Younger me chose to ignore this1 and I wouldn’t begin to question the practicality of my ambitions and dreams until the later years of school. I probably wrote off the quiz and the teacher as very boring. The most creative-leaning job I could formulate from that quiz was Tattooist—a lack of skill I would never want to inflict upon anyone.
In a new school, a couple years later, I took another careers quiz.2 Equally questionable in its own limited breadth of ambition but this time I, at least, received Artist as a viable option. This particular quiz was obviously not means-testing its participants. Two quizzes down and no answers aligning to my own long-standing ambitions, I became very good at ignoring supposedly “useful” advice. And quiz results.
I still want to be a lot of the things on that list above, though some have fallen to the wayside, sacrificed for lack of a) money b) time c) freedom of movement post-brexit.3 But a few of them are still burning slowly forward.
Recently, I’ve felt a huge shift. Another one?, you ask. Yes. It appears that life is just endless shifting of different degrees and lessons. And until they stop I’ll probably continue to write about them. Whereas the others were about not knowing what you want and ways to figure it out, this one so far is more about how ignoring what you really (always) love to do won’t stop you from wanting it. It’s more complex than that single sentence but I’m trying not to get too caught up in my own unravellings.
This realisation has me running circles in my mind (and in my journal), wondering if I want too much, thinking I should narrow things down realistically and go for just one thing. That way it’ll be a quicker path, a gentler journey, a low-effort option. I’ll be perceived as one thing and it’ll be easy for everyone. In reality though, nothing is easy and quick. Not even a really good flat white, or a Brazilian wax, maybe a bullet train ride, but certainly not an ambition, goal or dream.
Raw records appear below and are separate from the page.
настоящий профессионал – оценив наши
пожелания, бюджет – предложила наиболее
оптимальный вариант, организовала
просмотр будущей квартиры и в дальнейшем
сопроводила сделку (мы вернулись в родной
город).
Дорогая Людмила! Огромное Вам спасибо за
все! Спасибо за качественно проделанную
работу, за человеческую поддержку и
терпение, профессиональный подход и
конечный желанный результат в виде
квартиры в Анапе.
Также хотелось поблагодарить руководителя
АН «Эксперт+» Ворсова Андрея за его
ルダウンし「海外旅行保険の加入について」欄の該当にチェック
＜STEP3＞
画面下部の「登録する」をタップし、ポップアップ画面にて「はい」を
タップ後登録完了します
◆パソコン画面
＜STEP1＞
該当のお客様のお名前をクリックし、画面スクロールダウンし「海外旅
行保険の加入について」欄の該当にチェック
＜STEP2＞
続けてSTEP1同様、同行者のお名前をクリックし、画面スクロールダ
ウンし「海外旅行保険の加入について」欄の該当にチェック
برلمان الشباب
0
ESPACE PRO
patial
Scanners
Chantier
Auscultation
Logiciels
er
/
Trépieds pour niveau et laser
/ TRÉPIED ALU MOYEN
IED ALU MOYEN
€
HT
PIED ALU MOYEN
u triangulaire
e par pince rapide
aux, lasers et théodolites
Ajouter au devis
So I shut down the diminishing thought because why can’t I want a lot for my own life? Why not me? It’s not like I’m talking about wanting things, possessions, material items. Obviously the answer to that would be yes, you can want waaaay too much and we should all want a whole lot less stuff. That would be a much quicker read, which I’m sure you’d prefer.
I’ve spent a long time believing that the things I want to be are things I have to become. That a certain amount of time, money, knowledge, or contacts are required before being handed the official title of who you’ve always wanted to be. That I have to want it for a really long time; have it burn holes of passion in my gut lining for decades before announcing it to you, because only then is it really true and validated. It’s possible that this used to be the case in order to be seen in any professional capacity. I’m not so sure the structures that uphold such traditional acceptance really exist anymore.
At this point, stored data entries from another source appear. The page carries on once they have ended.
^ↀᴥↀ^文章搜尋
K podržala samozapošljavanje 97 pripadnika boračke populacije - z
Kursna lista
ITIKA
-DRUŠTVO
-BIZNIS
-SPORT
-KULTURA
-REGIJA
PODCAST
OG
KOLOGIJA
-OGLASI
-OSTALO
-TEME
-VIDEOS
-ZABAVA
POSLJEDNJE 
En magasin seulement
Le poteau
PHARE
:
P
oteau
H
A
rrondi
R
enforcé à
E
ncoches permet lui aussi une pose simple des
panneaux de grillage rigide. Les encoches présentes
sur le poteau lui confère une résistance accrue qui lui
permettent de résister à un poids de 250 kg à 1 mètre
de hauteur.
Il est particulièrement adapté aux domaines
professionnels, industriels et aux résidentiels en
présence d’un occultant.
So now is as good a time as any to decide that I am already all of those things. I can be as ambitious as I want but I also have to be proactive and prolific in believing it. I have to act accordingly. That’s when it’s real. You’ll create more luck just going for it than you will waiting for it to be given to you.
This is me telling you that I’m a writer. I’m a photographer. I’m a singer and a songwriter. I make stuff from feeling and I share it in the hopes that it connects. I am more than creating-related titles too of course, but these are what my ambition pertains to.
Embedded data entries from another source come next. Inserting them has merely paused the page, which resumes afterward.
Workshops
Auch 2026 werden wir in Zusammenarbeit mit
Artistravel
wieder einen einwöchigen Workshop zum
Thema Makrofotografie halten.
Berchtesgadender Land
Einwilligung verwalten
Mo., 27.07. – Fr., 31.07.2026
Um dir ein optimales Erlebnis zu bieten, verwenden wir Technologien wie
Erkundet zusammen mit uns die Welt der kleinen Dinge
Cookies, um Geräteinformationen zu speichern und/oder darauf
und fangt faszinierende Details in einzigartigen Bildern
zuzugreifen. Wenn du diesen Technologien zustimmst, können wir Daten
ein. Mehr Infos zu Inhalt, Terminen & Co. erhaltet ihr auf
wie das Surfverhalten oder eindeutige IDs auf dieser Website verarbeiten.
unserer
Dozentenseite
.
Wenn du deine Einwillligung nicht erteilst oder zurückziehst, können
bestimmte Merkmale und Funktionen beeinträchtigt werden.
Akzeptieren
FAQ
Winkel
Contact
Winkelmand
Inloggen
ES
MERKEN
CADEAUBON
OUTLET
Whether you believe me or not, these things are true.
So who are you?
Thanks for reading.
See you soon.
THANK GOODNESS
I didn’t, in fact, move school because of the disappointing quiz result but apparently this was a time when quizzes were fundamental to education.
EU, I miss you x










Hi, kindred spirit here! For what it’s worth I’ve learned that you don’t need to shrink yourself, your interests or your ambition. You can Be everything, can like everything and you don’t even need to be good at everything you like. Enjoy yourself and your many interests, you don’t need to keep looking for the big one.
I feel like you were rummaging around in my brain and wrote this to report to me.